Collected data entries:
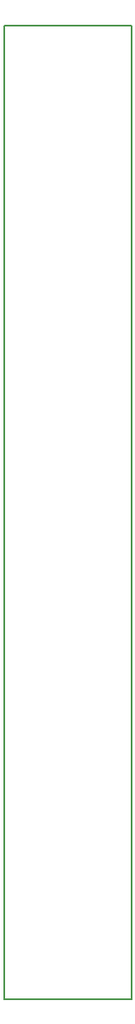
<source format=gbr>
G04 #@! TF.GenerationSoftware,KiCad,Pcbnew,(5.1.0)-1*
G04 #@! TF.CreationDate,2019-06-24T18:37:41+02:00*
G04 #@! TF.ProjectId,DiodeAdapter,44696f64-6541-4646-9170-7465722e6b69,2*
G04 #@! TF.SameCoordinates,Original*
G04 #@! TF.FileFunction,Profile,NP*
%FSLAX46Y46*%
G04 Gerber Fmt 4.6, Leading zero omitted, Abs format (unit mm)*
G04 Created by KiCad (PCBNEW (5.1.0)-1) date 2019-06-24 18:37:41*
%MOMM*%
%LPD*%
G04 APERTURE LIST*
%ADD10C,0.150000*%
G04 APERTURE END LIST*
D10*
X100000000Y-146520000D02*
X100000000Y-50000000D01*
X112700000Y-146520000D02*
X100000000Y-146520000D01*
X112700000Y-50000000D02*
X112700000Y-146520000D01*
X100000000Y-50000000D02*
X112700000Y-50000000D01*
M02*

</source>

To-do item: Skip the pictures, then retype every line above exactly.

Exercise output:
<source format=gbr>
G04 #@! TF.GenerationSoftware,KiCad,Pcbnew,(5.1.0)-1*
G04 #@! TF.CreationDate,2019-06-24T18:37:41+02:00*
G04 #@! TF.ProjectId,DiodeAdapter,44696f64-6541-4646-9170-7465722e6b69,2*
G04 #@! TF.SameCoordinates,Original*
G04 #@! TF.FileFunction,Profile,NP*
%FSLAX46Y46*%
G04 Gerber Fmt 4.6, Leading zero omitted, Abs format (unit mm)*
G04 Created by KiCad (PCBNEW (5.1.0)-1) date 2019-06-24 18:37:41*
%MOMM*%
%LPD*%
G04 APERTURE LIST*
%ADD10C,0.150000*%
G04 APERTURE END LIST*
D10*
X100000000Y-146520000D02*
X100000000Y-50000000D01*
X112700000Y-146520000D02*
X100000000Y-146520000D01*
X112700000Y-50000000D02*
X112700000Y-146520000D01*
X100000000Y-50000000D02*
X112700000Y-50000000D01*
M02*

</source>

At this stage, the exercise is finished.